Recherche par équivalence

Il est déjà possible d’effectuer une recherche « par équivalence » pour trouver des idées d’autrices à lire ou à faire étudier à ses élèves. L’internaute tape dans la barre de recherche le nom d’un auteur français étudié à l’école, et se voit alors proposer une liste d’autrices contemporaines de cet auteur. La recherche est effectuée à partir des dates de naissance et de décès de l’auteur recherché, sur la base de données WikiData. Par exemple, à partir de Pierre Ronsard, le moteur de recherche propose 19 « autrices nées avant 1570, et décédées après 1539 ou nées après 1509 », dont Marguerite de Navarre ou Louise Labé, mais aussi d’autres femmes bien plus méconnues.

« L’idée de la recherche par équivalence nous est venue grâce à nos collègues enseignants, explique Anna-Livia Morand. Moi-même, alors que j’ai fait des études de lettre poussées et que je suis féministe, je connais mal les autrices. Et trouver une autrice pour étudier une notion, dans le vague, sans savoir ce que l’on cherche, c’est difficile. Ce type d’outil permet de réduire le champ de recherche, c’est un point d’entrée. »

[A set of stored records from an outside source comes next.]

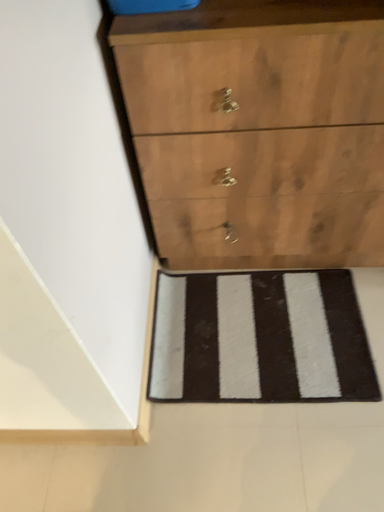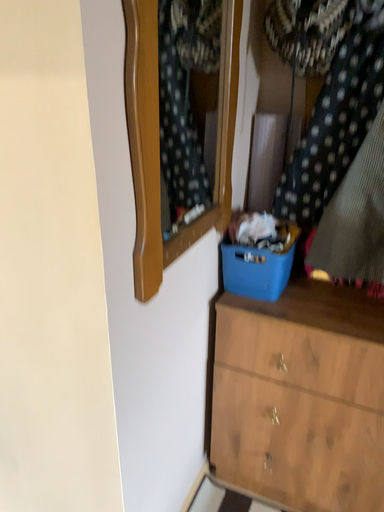
Question: How did the camera likely rotate when shooting the video?

Choices:
 (A) rotated right
 (B) rotated left

Answer: (B)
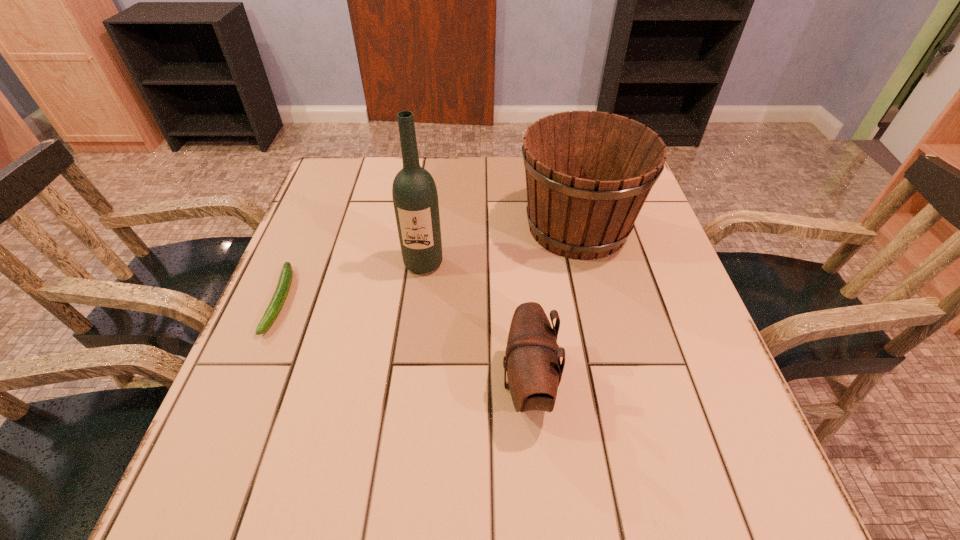
Where is `blank space at the right edge of the desktop`? The height and width of the screenshot is (540, 960). blank space at the right edge of the desktop is located at coordinates (704, 329).

Where is `vacant space at the far left corner of the desktop`? This screenshot has width=960, height=540. vacant space at the far left corner of the desktop is located at coordinates (331, 174).

Image resolution: width=960 pixels, height=540 pixels. In order to click on free space at the near right corner of the desktop in this screenshot , I will do `click(674, 486)`.

Find the location of a particular element. The width and height of the screenshot is (960, 540). vacant point located between the tallest object and the pouch is located at coordinates (475, 324).

Identify the location of free spot between the leftmost object and the pouch. (404, 343).

Where is `free space between the tallest object and the third shortest object`? The image size is (960, 540). free space between the tallest object and the third shortest object is located at coordinates (500, 245).

The image size is (960, 540). In order to click on empty space between the third tallest object and the wine bucket in this screenshot , I will do `click(552, 306)`.

Locate an element on the screen. Image resolution: width=960 pixels, height=540 pixels. unoccupied area between the shortest object and the tallest object is located at coordinates (352, 282).

What are the coordinates of `vacant space in between the third tallest object and the second object from left to right` in the screenshot? It's located at (475, 324).

This screenshot has width=960, height=540. In order to click on vacant point located between the wine bucket and the tallest object in this screenshot , I will do `click(500, 245)`.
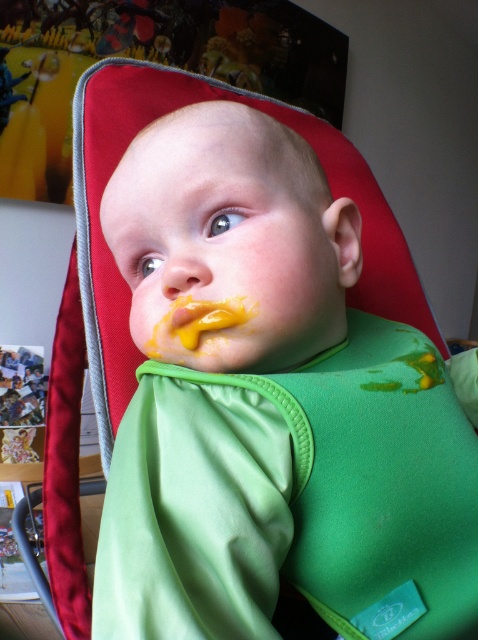
You are a caregiver who needs to clean the baby after feeding. The baby is wearing the green soft bib at center and has the yellow smooth paste at center on their face. Which item would you need to remove first to avoid cross contamination?

You should remove the yellow smooth paste at center from the baby first because the green soft bib at center is larger in size and might trap the paste if not cleaned first.

The baby is sitting in a high chair with a green soft bib at center and a yellow matte nose at center. Which object is taller?

The green soft bib at center is taller than the yellow matte nose at center.

You are a pediatrician examining a baby in a high chair. You notice the yellow smooth paste at center and the yellow matte nose at center. How far apart are these two areas on the baby?

The yellow smooth paste at center and the yellow matte nose at center are 1.80 centimeters apart from each other.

Maquette du futur site George, le deuxième sexe

Maquette du futur site George, le deuxième texte

L’équipe de George, le deuxième texte entend toutefois développer un moteur de recherche plus complet, par période, notions à étudier ou genre littéraire, avec un système de balises.

Contributions

Pour l’instant, ce sont principalement des membres de l’association — dont l’enseignante Françoise Cahen — ou des connaissances de l’équipe à l’origine du projet qui contribuent à enrichir et qui testent la plateforme. « Mais le nombre de visites est en augmentation, c’est bon signe ! À terme, nous aimerions que les enseignantes et enseignants s’inscrivent pour y contribuer. »

Il ne manque plus à George, le deuxième texte que le soutien de l’Éducation nationale. Interrogée sur les liens de l’association avec le ministère, premier concerné par un tel projet qui vise ses fonctionnaires, Anna-Livia Morand répond : « Nous avons des contacts avec le ministère de la Culture, nous allons y présenter le projet le 9 mars. Mais nous aurons du mal à faire vivre le site sans l’Éducation nationale. »

Car les professeurs sont bien les premiers destinataires du projet. « Ce sont eux qui transmettent le savoir aux futurs adultes. Nous aimerions créer une sorte de forum derrière le site, pour construire une véritable communauté. » Et, bien entendu, toucher « tous les publics rattachés aux lettres », dont les lectrices et lecteurs.